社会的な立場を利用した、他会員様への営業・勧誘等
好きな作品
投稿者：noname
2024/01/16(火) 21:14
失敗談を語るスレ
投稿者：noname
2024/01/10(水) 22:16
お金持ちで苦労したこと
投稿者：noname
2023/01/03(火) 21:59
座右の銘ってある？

### [Goal of the exercise]
Rewrite the records in full, renaming every occurrence of "noname" to "anonymous" and leaving everything else unchanged.

### [Exercise output]
社会的な立場を利用した、他会員様への営業・勧誘等
好きな作品
投稿者：anonymous
2024/01/16(火) 21:14
失敗談を語るスレ
投稿者：anonymous
2024/01/10(水) 22:16
お金持ちで苦労したこと
投稿者：anonymous
2023/01/03(火) 21:59
座右の銘ってある？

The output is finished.